[Collected data]
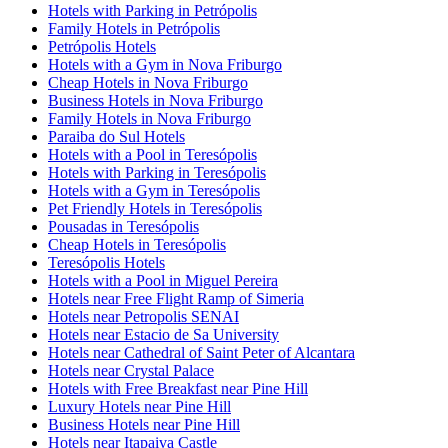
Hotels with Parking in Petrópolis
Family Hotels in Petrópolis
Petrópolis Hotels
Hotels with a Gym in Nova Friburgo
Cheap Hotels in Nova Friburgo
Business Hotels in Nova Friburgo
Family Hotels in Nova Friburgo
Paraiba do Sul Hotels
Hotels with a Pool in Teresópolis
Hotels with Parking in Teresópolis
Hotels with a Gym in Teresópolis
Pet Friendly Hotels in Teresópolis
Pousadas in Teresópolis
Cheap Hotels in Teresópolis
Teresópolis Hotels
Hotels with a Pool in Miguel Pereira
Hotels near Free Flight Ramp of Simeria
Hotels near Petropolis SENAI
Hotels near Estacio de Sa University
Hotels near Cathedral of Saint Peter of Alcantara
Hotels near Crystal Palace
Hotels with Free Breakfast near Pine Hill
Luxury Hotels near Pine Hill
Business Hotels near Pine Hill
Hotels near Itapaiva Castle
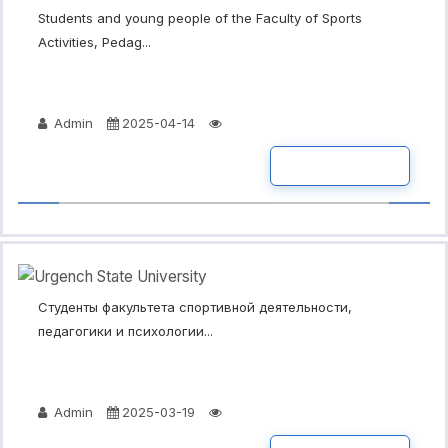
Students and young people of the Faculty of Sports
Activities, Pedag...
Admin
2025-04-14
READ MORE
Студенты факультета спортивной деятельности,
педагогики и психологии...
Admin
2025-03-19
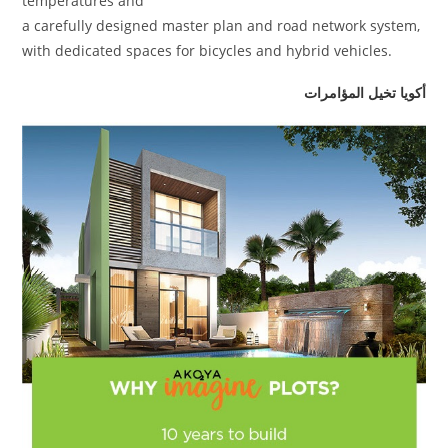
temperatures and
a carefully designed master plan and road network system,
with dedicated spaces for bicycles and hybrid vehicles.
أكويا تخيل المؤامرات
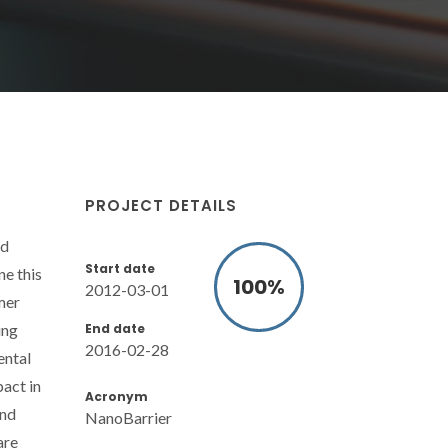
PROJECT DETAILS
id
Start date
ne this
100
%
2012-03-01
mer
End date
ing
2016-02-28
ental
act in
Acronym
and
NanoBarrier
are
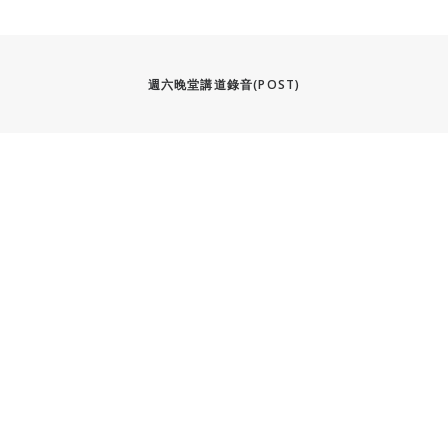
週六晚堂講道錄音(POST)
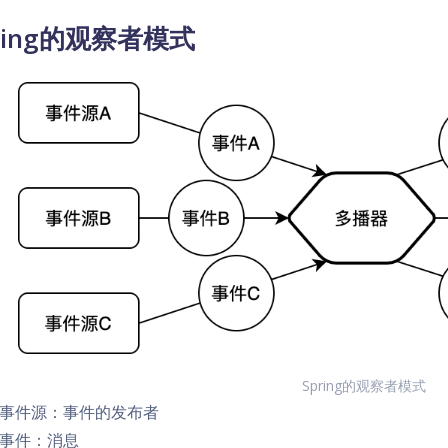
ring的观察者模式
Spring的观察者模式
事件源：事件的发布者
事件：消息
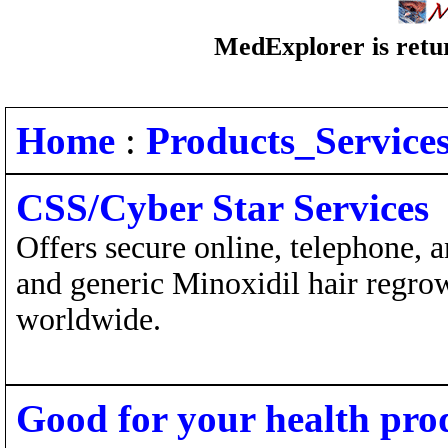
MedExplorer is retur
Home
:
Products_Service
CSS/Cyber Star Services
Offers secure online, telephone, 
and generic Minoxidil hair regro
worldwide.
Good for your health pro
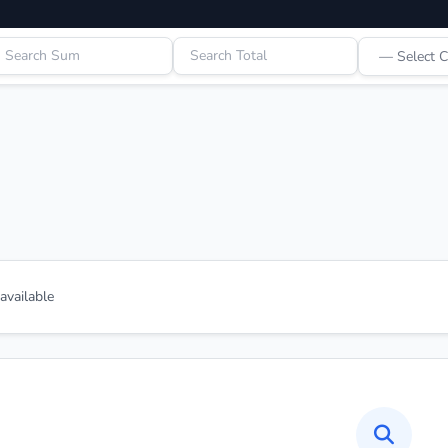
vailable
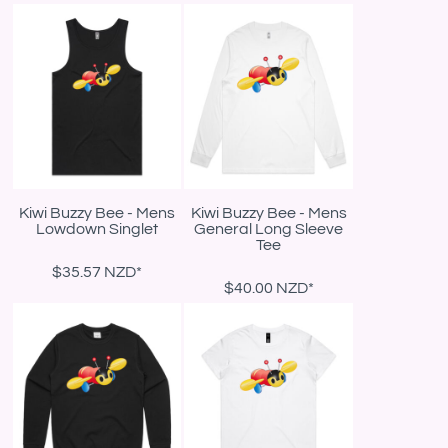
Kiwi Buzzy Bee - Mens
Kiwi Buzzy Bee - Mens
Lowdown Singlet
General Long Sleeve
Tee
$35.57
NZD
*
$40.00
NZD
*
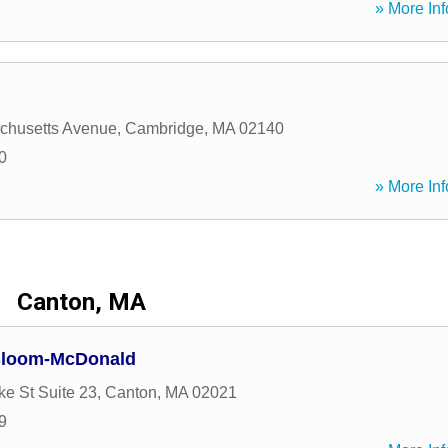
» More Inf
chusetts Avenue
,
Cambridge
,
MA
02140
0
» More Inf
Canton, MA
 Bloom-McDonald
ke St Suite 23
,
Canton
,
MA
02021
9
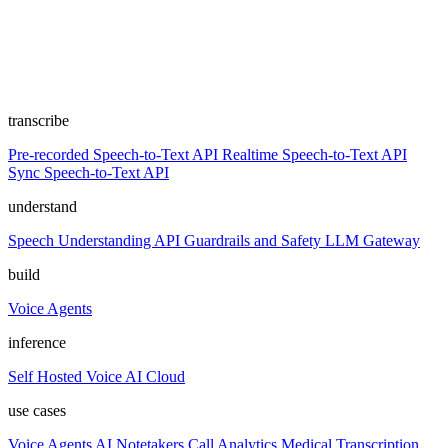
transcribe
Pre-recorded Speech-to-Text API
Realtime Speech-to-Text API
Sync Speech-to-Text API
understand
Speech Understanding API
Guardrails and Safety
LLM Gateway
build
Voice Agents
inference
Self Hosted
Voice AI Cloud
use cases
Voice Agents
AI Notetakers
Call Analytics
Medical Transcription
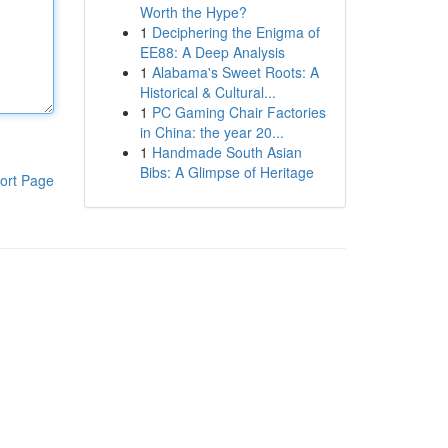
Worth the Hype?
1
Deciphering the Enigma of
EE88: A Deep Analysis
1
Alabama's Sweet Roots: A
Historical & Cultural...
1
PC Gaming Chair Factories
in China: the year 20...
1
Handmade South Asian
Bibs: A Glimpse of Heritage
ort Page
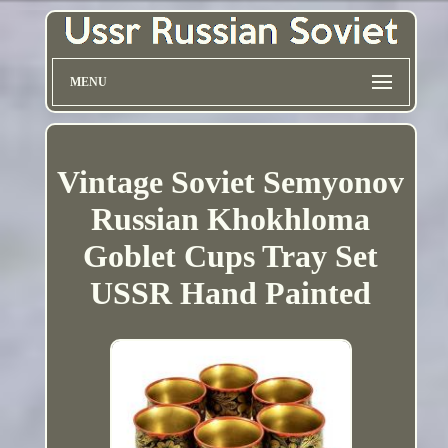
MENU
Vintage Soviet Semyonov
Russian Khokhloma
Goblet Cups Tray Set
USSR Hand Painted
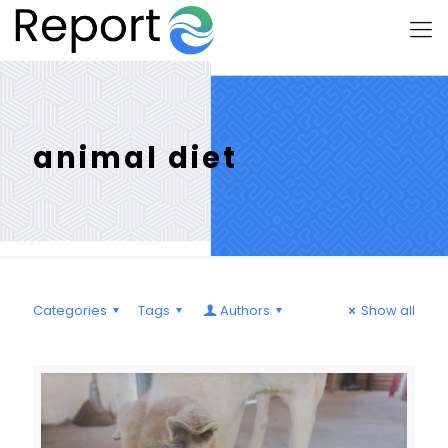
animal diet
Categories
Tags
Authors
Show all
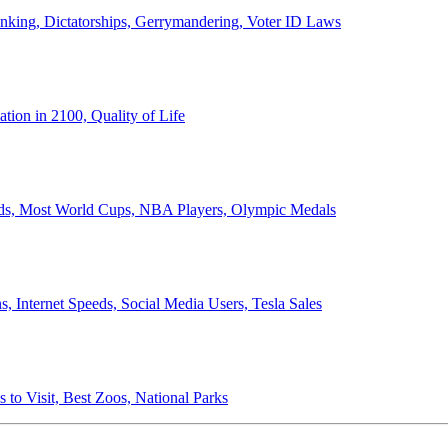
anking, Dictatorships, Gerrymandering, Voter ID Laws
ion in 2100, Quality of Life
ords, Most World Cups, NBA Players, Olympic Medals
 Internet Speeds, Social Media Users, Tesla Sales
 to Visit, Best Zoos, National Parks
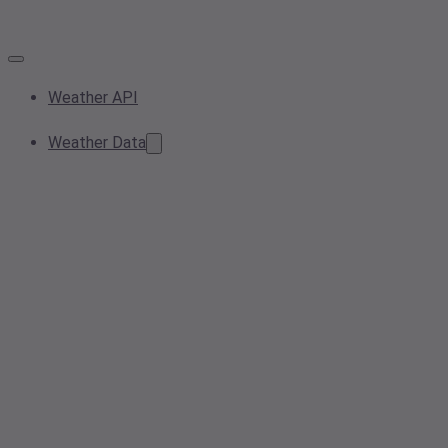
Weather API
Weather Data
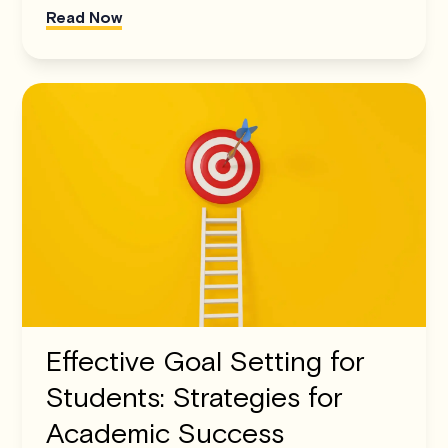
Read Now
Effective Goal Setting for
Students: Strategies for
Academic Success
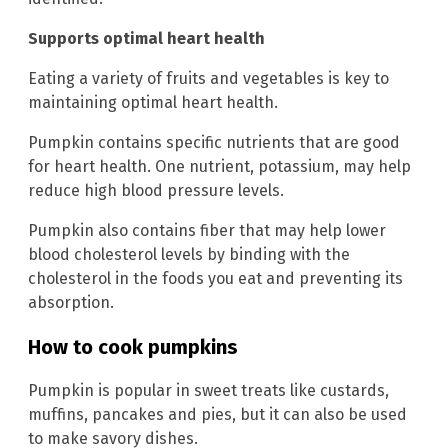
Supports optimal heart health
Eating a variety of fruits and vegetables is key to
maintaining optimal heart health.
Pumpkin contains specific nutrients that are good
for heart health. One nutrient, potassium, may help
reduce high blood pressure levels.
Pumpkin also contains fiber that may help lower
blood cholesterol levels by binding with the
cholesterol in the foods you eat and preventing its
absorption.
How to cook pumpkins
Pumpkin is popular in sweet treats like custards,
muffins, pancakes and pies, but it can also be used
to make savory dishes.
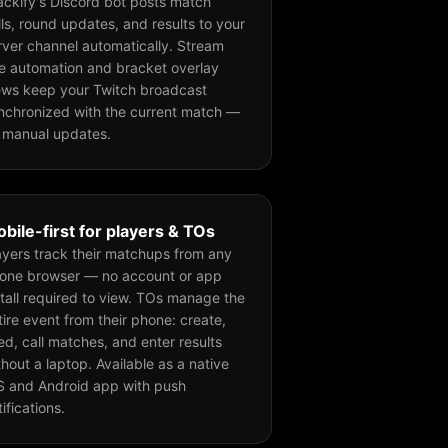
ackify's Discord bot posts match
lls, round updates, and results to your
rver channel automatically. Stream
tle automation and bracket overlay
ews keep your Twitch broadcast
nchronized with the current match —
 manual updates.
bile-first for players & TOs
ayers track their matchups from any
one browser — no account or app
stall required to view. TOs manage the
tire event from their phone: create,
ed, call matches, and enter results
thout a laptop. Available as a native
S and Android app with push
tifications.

__WORK TO COMPLETE__
Copy the text of every item above word for word, line by line, and leave out the picture markers.

__EXPECTED OUTPUT__
Hotels with Parking in Petrópolis
Family Hotels in Petrópolis
Petrópolis Hotels
Hotels with a Gym in Nova Friburgo
Cheap Hotels in Nova Friburgo
Business Hotels in Nova Friburgo
Family Hotels in Nova Friburgo
Paraiba do Sul Hotels
Hotels with a Pool in Teresópolis
Hotels with Parking in Teresópolis
Hotels with a Gym in Teresópolis
Pet Friendly Hotels in Teresópolis
Pousadas in Teresópolis
Cheap Hotels in Teresópolis
Teresópolis Hotels
Hotels with a Pool in Miguel Pereira
Hotels near Free Flight Ramp of Simeria
Hotels near Petropolis SENAI
Hotels near Estacio de Sa University
Hotels near Cathedral of Saint Peter of Alcantara
Hotels near Crystal Palace
Hotels with Free Breakfast near Pine Hill
Luxury Hotels near Pine Hill
Business Hotels near Pine Hill
Hotels near Itapaiva Castle
Students and young people of the Faculty of Sports
Activities, Pedag...
Admin
2025-04-14
READ MORE
Студенты факультета спортивной деятельности,
педагогики и психологии...
Admin
2025-03-19
temperatures and
a carefully designed master plan and road network system,
with dedicated spaces for bicycles and hybrid vehicles.
أكويا تخيل المؤامرات
PROJECT DETAILS
id
Start date
ne this
100
%
2012-03-01
mer
End date
ing
2016-02-28
ental
act in
Acronym
and
NanoBarrier
are
週六晚堂講道錄音(POST)
ring的观察者模式
Spring的观察者模式
事件源：事件的发布者
事件：消息
MedExplorer is retur
Home
:
Products_Service
CSS/Cyber Star Services
Offers secure online, telephone, 
and generic Minoxidil hair regro
worldwide.
Good for your health pro
vailable
Kiwi Buzzy Bee - Mens
Kiwi Buzzy Bee - Mens
Lowdown Singlet
General Long Sleeve
Tee
$35.57
NZD
*
$40.00
NZD
*
» More Inf
chusetts Avenue
,
Cambridge
,
MA
02140
0
» More Inf
Canton, MA
 Bloom-McDonald
ke St Suite 23
,
Canton
,
MA
02021
9
transcribe
Pre-recorded Speech-to-Text API
Realtime Speech-to-Text API
Sync Speech-to-Text API
understand
Speech Understanding API
Guardrails and Safety
LLM Gateway
build
Voice Agents
inference
Self Hosted
Voice AI Cloud
use cases
Voice Agents
AI Notetakers
Call Analytics
Medical Transcription
Worth the Hype?
1
Deciphering the Enigma of
EE88: A Deep Analysis
1
Alabama's Sweet Roots: A
Historical & Cultural...
1
PC Gaming Chair Factories
in China: the year 20...
1
Handmade South Asian
Bibs: A Glimpse of Heritage
ort Page
MENU
Vintage Soviet Semyonov
Russian Khokhloma
Goblet Cups Tray Set
USSR Hand Painted
animal diet
Categories
Tags
Authors
Show all
anking, Dictatorships, Gerrymandering, Voter ID Laws
ion in 2100, Quality of Life
ords, Most World Cups, NBA Players, Olympic Medals
 Internet Speeds, Social Media Users, Tesla Sales
 to Visit, Best Zoos, National Parks
Weather API
Weather Data
Read Now
Effective Goal Setting for
Students: Strategies for
Academic Success
Supports optimal heart health
Eating a variety of fruits and vegetables is key to
maintaining optimal heart health.
Pumpkin contains specific nutrients that are good
for heart health. One nutrient, potassium, may help
reduce high blood pressure levels.
Pumpkin also contains fiber that may help lower
blood cholesterol levels by binding with the
cholesterol in the foods you eat and preventing its
absorption.
How to cook pumpkins
Pumpkin is popular in sweet treats like custards,
muffins, pancakes and pies, but it can also be used
to make savory dishes.
ackify's Discord bot posts match
lls, round updates, and results to your
rver channel automatically. Stream
tle automation and bracket overlay
ews keep your Twitch broadcast
nchronized with the current match —
 manual updates.
bile-first for players & TOs
ayers track their matchups from any
one browser — no account or app
stall required to view. TOs manage the
tire event from their phone: create,
ed, call matches, and enter results
thout a laptop. Available as a native
S and Android app with push
tifications.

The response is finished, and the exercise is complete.